Work order => All of the entries below should be returned verbatim, apart from the pictures.

Material to process =>
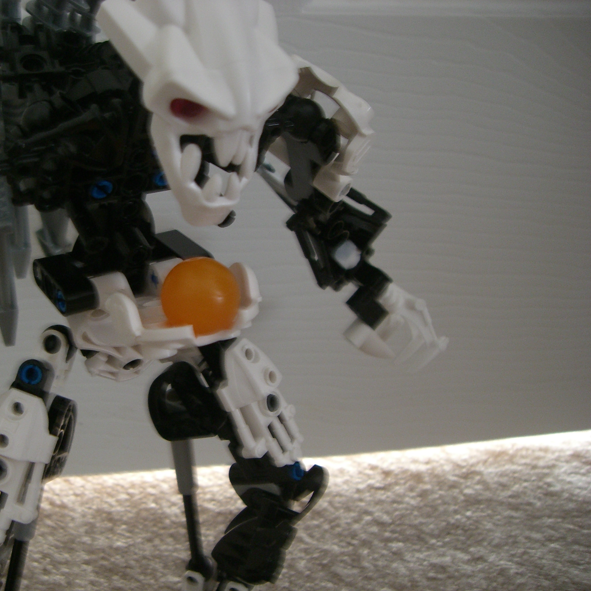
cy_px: 296
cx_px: 199
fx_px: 869
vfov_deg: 37.6
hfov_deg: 37.2
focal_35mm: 45
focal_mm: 6.2
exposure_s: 1/8
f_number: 2.7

Solution to this task =>
cy_px: 296
cx_px: 199
fx_px: 869
vfov_deg: 37.6
hfov_deg: 37.2
focal_35mm: 45
focal_mm: 6.2
exposure_s: 1/8
f_number: 2.7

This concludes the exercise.